From the dock at Swindon Crown Court on Friday, she accused the prison officer of bringing the case for the “compo”.
Earlier, the court was told that Hayward had been on the landing on her wing when she was asked to return to her cell.
Footage from one of the officers’ body-worn video cameras showed the men telling her “in” as the directed her towards the single cell.
Hayward accused the men of being racist and knocked the officer’s camera to the cell.
As he went to retrieve the device, she punched him to the head. She was restrained on the bed by the other officer and, as she lashed out with her feet, struck the first officer.
Prosecutor Susan Cavender said Hayward had lunged towards the man and tried to gouge at his eyes. The officer was left with bruising and scratches.
Ellen McAnaw, mitigating, said her client did not accept gouging the officer’s face and the kick was reckless rather than deliberate.
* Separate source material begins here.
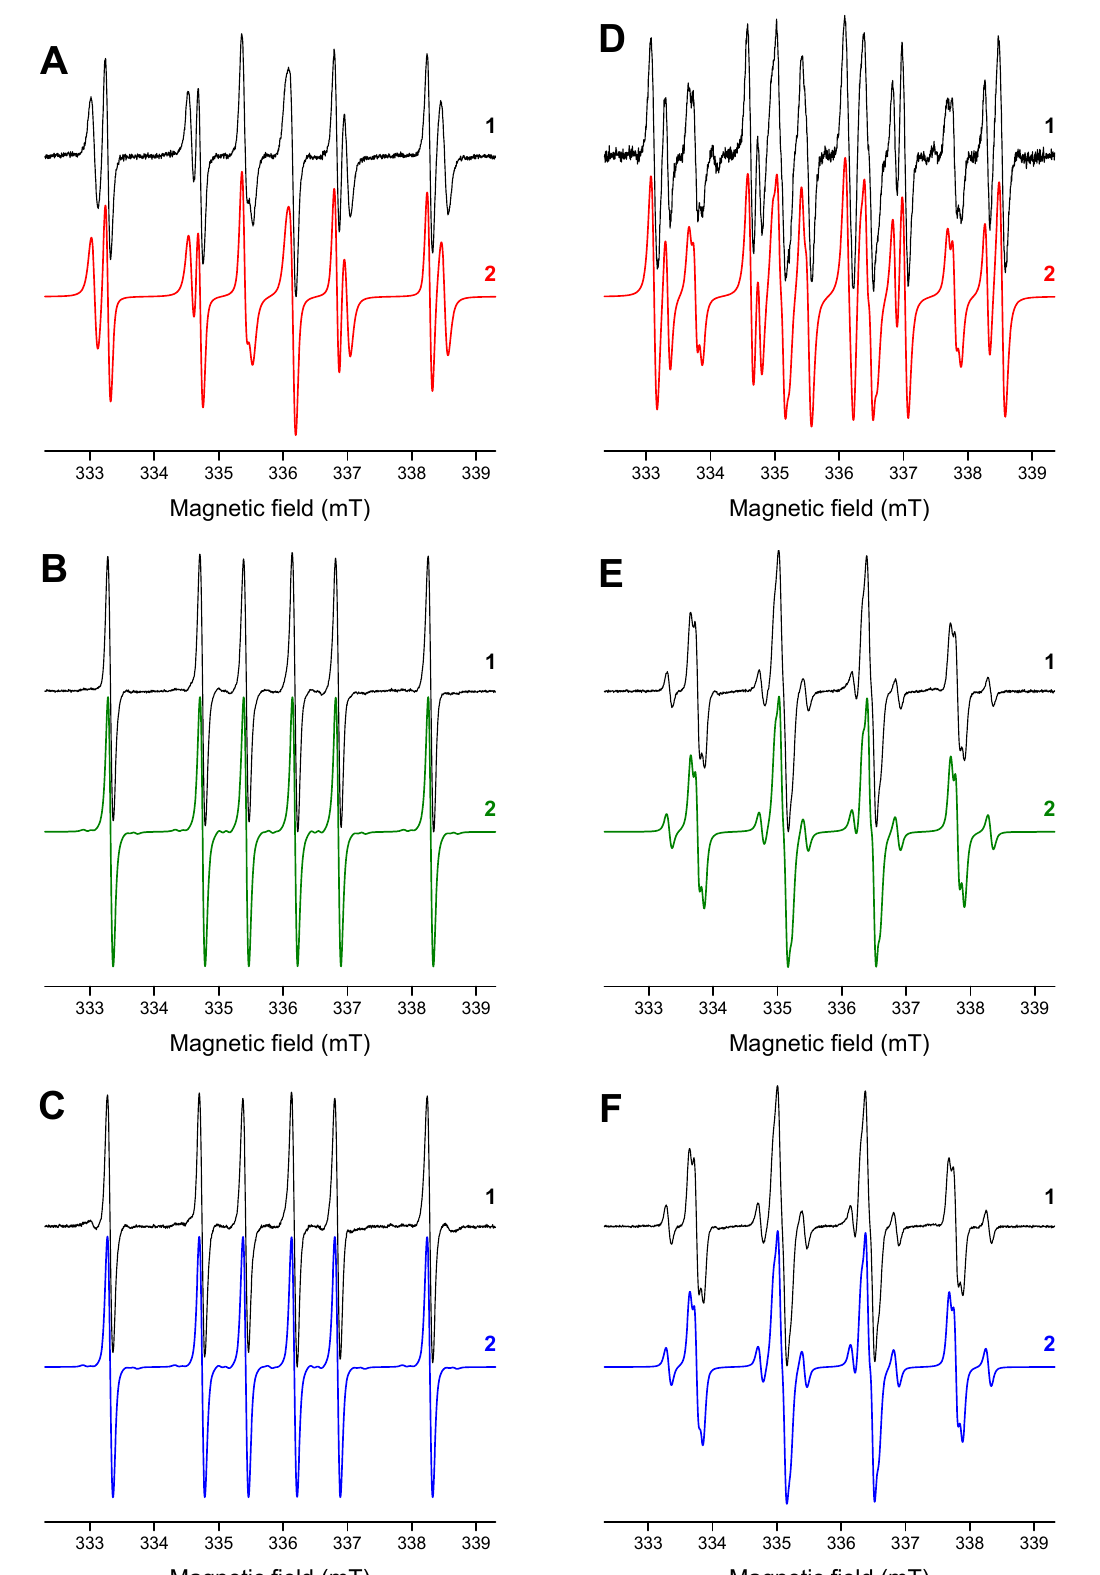
Figure 3. The normalized experimental (1) and simulated (2) EPR spectra obtained upon in situ LED@400 nm exposure of 2-substituted naphthoquinone derivatives in acetonitrile under argon in the presence of DMPO spin trap: ( A ) HNQ/Iod, ( B ) HNQA /Iod, ( C ) HNQE /Iod, ( D ) HNQ/Iod/TT, ( E ) HNQA /Iod/TT, and ( F ) HNQE /Iod/TT. Irradiation time: 450 s ( A – C ) and 225 s ( D – F ). Modulation amplitude of 0.025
Hayward felt the officers had been heavy handed and had not explained to her why they were ordering her back to the cell.
Ms McAnaw said: “She felt she was being treated like a dog with them saying ‘in, in’.”
She had volunteered to clean the prison for her own sanity as she was “going mad” during pandemic conditions at the prison, Ms McAnaw said. She had no history of committing violent offences while in prison.
From the dock, the defendant accused her victim of lying and bringing the case for “a little bit of compo”. She said: “He’s a little boy and he wants a bit of money. I bet that’s what it comes to; a bit of compensation at the end of it.”
She told the court she had “a voice like everybody else” before being asked by the judge to be quiet so her barrister could present the mitigation.
Jailing Hayward for 16 weeks, Recorder Elisabeth Bussey-Jones said: “I accept that you would have found it extremely difficult in prison. In fact, all prisoners are finding it extremely difficult in prison and the court is given guidance on that by the authorities such as R v Manning, which [recognises] the fact you are spending so much time in a cell and that is undoubtedly causing great frustration.
“But nonetheless this was an officer who was essentially asking you to comply with rules they have to impose and because you were refusing to go back to your cell… you then lashed out at him in a fairly vicious attack that really is quite disturbing just to see.”
She added: “Those who are carrying out the duty of monitoring people in prison by virtue of their job as a prison officer deserve to be protected by the law and they deserve to be able to go about their business which, at the end of the day, is about keeping you safe and other people safe.”
Hayward, of Groundwell Road, Swindon, pleaded guilty at an earlier hearing to assaulting an emergency worker.